Ancak bu yıl Federer, adeta ben buradayım dedi. Önce Avustralya Açık turnuvasında Roger Federer – Rafael Nadal finali oldu ki özlediğimiz muhteşem maçlardan biriydi. Sonra 35 yaşındaki Roger Federer, Wimbledon’ı finalde set vermeden kazandı. Bu Federer’in Wimbledon’ı 8. kazanışı oldu.
Silverstone Hamilton’da
Silverstone’un en belirleyici özelliği olan yağmur bu yarışta da kendini gösterdi. Buna rağmen durgun geçen yarışta son on tur harikulade heyecanlıydı.
Hamilton yarışı başladığı gibi bitirerek kazandı. Diğer taraftan, Hamilton’un gerilerden başlayan takım arkadaşı Bottas yüksele yüksele ikinci ve üçüncü giden Räikkönen ve Vettel’e yetişti. Daha sonra Vettel’i geçerek podyumu bir köşesinden tutan Bottas, aslında halinden memnundu.

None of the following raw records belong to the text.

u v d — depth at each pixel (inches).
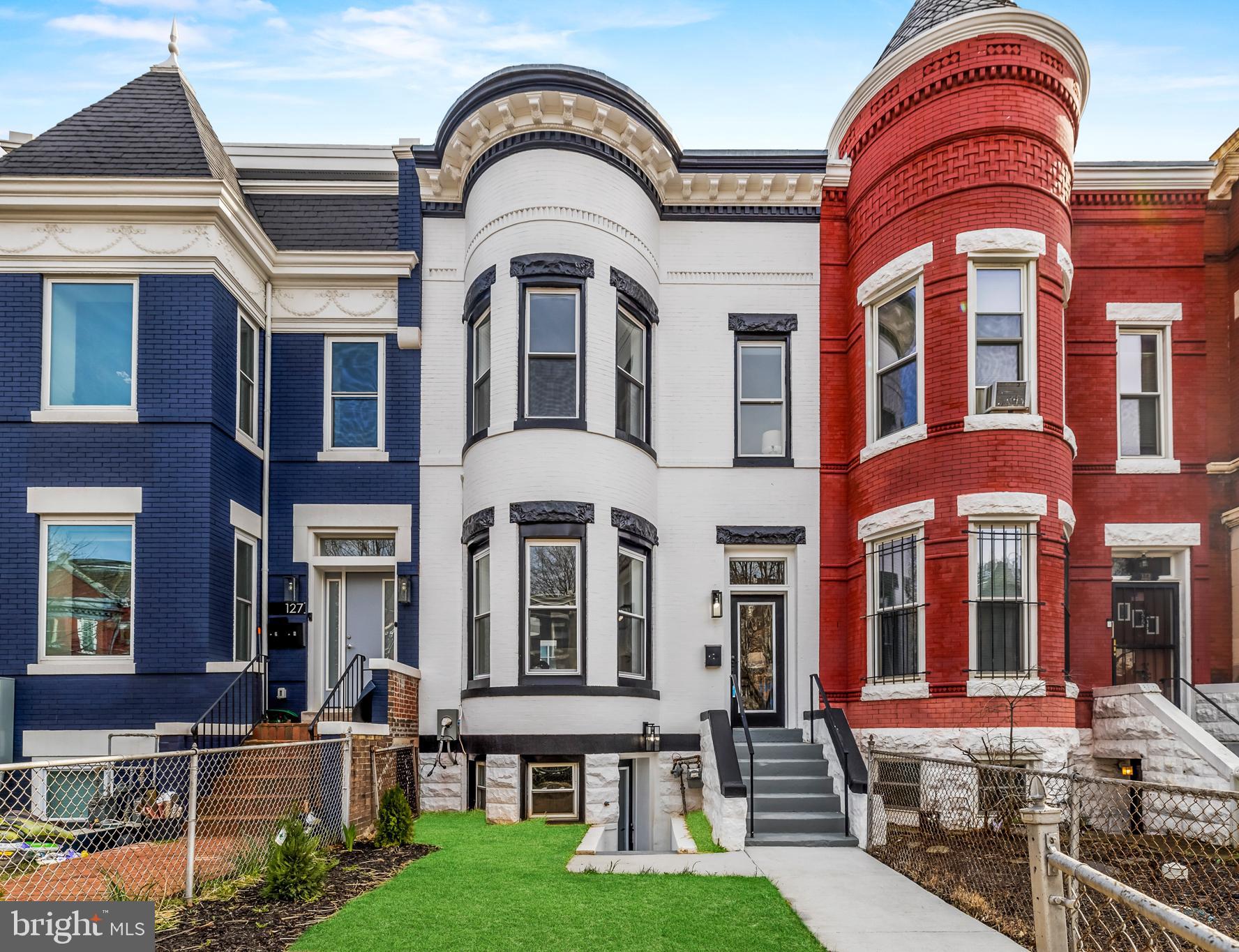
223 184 502.0
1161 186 579.2
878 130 542.9
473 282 552.1
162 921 259.9
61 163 511.8
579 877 335.6
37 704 483.8
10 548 494.6
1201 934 134.3
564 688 488.4
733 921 276.4
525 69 514.3
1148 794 465.4
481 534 526.0
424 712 550.6
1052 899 193.6
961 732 457.1
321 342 594.9
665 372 580.7
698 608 561.0
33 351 505.7
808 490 573.6
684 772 529.0
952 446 482.9
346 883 313.7
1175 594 569.6
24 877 292.8
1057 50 501.7
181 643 490.9
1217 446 571.8
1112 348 574.9
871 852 403.2
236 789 424.8
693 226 592.4
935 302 497.7
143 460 501.7
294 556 575.5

Fakat 49. turda yani yarışın bitmesine iki tur kala Räikkönen’in lastiğine saplanan bir parça yüzünden lastik parçalanmaya başladı. Bu şekilde Bottas umduğundan fazlasını bularak yarışı ikinci sırada bitirdi.
Mercedes garajında sevinç yaşanırken Ferrari garajına hüzün çökmüştü. Räikkönen’in pitten çıkarak dördüncü sıraya yerleşmesi içlerini bir nebze olsun rahatlatırken bu sefer Vettel’i sürünürken gördük. Yine lastik sorunu Ferrari’yi bulmuştu. Bu şekilde Hamilton pilotlar şampiyonasında önemli puanlar kazanmış oldu.